Love or hate him, we can all agree that few politicians have displayed the energy of Dr. Brown. As the Minister of Tourism and Transport, he was innovative and pioneering. None of us should forget the grumblings of opposition when Dr. Brown first talked about bringing in fast ferries. We now know they are here to stay and we all enjoy the ride to Dockyard or St. George’s.

Although there are still many in the community who do not believe that ‘Big Conversation’ is necessary, those of us who have suffered as a result of racism know that it was important to Bermuda, even if few whites participated. I don’t think Dr.
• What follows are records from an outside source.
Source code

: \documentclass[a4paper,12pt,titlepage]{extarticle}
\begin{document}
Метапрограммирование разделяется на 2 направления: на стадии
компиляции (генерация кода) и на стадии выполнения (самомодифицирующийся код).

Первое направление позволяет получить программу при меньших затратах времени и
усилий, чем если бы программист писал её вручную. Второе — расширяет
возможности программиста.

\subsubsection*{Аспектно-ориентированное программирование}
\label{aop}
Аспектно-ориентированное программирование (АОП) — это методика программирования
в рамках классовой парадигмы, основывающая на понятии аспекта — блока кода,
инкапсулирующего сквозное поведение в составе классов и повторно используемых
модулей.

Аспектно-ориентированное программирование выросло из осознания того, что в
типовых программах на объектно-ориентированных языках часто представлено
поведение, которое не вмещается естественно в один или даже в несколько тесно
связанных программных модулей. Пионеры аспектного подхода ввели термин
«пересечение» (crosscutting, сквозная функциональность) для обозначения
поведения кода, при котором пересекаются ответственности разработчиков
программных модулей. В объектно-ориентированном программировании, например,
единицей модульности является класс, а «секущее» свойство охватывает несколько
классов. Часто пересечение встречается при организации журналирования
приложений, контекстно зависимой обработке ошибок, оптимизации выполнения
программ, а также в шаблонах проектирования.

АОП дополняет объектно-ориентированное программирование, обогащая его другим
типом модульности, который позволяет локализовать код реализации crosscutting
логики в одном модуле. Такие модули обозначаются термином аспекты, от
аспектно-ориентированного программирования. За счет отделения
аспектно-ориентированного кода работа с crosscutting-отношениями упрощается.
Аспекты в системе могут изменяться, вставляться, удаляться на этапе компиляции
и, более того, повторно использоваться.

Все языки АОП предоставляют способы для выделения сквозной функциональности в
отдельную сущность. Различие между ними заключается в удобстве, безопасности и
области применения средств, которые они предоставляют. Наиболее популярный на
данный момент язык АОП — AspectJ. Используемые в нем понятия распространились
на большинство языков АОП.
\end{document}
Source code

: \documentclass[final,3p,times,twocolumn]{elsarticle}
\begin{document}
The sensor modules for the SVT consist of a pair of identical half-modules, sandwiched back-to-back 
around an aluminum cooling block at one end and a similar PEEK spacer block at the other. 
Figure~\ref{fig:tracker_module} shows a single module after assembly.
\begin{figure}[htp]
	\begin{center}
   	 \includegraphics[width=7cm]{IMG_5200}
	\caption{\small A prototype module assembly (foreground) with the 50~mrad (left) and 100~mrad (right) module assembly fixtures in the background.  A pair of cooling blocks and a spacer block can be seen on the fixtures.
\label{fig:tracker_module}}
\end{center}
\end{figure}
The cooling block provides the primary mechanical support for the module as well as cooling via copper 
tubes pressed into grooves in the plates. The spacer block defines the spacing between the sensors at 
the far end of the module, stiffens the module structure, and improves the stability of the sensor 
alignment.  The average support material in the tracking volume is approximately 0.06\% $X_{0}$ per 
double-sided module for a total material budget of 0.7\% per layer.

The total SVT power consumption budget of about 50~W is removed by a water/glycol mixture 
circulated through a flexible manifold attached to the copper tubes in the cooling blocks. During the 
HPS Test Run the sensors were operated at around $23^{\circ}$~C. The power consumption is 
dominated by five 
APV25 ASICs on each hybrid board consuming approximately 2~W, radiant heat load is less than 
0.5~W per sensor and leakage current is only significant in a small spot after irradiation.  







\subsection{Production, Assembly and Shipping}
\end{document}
Brown expected a majority of whites to admit racism is alive and well on the ‘isles of rest’.  Just as only a brave man would dare to give asylum to four stateless and homeless men who dared to challenge China’s occupation of their country. 

Bermuda saw the mettle of the man when Dr. Brown stood in front of the Sally Bassett statue and listened as Janice Battersbee, on behalf of a group of mainly white men and women who called themselves ‘Bermudians’ hurled invectives and insults at the Premier.  Few people have the self-control that Dr. Brown exercised that day, especially knowing that Mrs. Battersbee was many years his junior and that she was the daughter of an ardent trade unionist.

Many have described Dr. Brown as arrogant, but those of us who grew up with him in Flatts know that to be as far from the truth as one could get.  Ewart Brown never forgot his roots and his childhood friends have remained his friends in adulthood. We loved him as boy for his mischievous ways, his wit and his intellect, and we loved him as the Premier for the same reason.

I am certain that tomorrow evening’s assembly of PLP delegates will be bittersweet both for Dr. Brown and for us, the party members. I expect there will be tears of joy from Dr. Brown’s detractors within the party and tears of sorrow from those of us who will be saddened by his departure.  But life will go on and Dr. Brown’s legacy will be with us always.